Segment Start: Supplied material
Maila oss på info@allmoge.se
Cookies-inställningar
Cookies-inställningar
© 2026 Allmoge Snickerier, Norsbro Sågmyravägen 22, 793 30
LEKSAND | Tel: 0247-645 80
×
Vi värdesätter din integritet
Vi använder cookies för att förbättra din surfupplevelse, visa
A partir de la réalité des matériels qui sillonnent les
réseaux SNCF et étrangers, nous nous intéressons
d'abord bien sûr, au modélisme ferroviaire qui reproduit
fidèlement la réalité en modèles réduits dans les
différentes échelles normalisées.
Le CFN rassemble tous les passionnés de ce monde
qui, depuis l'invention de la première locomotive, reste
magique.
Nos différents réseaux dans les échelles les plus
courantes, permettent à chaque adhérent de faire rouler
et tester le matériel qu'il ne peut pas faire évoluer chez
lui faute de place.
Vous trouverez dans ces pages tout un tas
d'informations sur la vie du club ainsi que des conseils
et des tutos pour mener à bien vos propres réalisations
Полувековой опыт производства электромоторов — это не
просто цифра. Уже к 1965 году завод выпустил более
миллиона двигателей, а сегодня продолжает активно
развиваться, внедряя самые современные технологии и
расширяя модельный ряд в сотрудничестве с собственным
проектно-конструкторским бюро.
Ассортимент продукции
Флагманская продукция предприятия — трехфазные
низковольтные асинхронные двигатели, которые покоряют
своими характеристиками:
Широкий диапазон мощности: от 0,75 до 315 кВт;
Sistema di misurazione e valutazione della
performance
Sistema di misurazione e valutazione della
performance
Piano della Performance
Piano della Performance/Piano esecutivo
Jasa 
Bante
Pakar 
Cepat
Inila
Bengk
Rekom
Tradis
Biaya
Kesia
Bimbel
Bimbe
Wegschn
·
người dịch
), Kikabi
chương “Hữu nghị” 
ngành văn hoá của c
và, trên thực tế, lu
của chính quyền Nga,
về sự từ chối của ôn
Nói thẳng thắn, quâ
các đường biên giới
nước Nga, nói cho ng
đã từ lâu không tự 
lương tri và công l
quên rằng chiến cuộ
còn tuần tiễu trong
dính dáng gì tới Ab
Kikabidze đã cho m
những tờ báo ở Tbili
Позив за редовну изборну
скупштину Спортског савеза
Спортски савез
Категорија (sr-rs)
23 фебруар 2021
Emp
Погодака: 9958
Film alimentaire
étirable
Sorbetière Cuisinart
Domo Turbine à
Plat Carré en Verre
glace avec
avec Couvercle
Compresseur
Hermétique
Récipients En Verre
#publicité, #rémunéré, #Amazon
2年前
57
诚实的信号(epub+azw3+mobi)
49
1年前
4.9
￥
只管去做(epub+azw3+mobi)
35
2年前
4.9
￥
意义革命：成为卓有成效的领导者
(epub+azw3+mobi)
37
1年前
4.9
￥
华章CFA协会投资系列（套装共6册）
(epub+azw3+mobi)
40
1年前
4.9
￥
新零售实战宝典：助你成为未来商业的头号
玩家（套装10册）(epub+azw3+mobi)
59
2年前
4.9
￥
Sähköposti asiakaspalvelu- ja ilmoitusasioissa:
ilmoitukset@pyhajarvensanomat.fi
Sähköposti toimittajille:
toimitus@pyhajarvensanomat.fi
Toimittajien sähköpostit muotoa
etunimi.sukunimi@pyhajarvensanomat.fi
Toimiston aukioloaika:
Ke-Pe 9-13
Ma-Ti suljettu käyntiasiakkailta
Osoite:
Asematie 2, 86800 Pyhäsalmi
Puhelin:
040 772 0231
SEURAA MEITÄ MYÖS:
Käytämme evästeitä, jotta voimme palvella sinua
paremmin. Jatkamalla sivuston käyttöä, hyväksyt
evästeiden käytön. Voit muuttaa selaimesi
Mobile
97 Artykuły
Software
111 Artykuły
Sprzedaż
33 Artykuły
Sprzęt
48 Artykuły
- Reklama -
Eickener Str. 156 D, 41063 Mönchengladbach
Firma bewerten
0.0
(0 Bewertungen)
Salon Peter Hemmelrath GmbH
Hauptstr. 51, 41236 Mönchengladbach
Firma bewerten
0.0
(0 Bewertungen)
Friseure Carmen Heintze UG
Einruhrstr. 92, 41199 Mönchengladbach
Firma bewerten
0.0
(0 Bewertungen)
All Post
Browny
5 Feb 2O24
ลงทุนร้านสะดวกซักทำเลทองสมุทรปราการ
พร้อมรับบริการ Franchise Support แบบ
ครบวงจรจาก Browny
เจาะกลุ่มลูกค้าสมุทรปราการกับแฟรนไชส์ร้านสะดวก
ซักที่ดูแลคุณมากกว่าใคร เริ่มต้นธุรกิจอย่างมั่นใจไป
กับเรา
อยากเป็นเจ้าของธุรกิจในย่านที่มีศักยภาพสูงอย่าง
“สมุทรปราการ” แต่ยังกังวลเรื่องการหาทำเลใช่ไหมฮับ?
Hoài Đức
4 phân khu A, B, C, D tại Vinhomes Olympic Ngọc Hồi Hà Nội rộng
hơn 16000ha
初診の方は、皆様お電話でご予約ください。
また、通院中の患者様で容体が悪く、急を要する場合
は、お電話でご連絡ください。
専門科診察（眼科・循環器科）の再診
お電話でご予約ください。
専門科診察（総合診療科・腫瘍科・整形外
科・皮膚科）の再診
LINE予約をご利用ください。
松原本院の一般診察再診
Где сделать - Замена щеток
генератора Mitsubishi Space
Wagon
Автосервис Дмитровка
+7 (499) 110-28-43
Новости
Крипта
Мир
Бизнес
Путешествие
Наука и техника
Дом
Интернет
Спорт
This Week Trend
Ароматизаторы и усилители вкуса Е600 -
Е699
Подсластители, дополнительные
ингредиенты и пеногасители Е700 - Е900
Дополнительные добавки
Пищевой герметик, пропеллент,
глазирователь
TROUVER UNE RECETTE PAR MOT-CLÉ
Segment End: Supplied material
Here the job is to transcribe the lines from the first line of the data through the line containing "Vi använder cookies", inclusive, exactly and with nothing else.

Maila oss på info@allmoge.se
Cookies-inställningar
Cookies-inställningar
© 2026 Allmoge Snickerier, Norsbro Sågmyravägen 22, 793 30
LEKSAND | Tel: 0247-645 80
×
Vi värdesätter din integritet
Vi använder cookies för att förbättra din surfupplevelse, visa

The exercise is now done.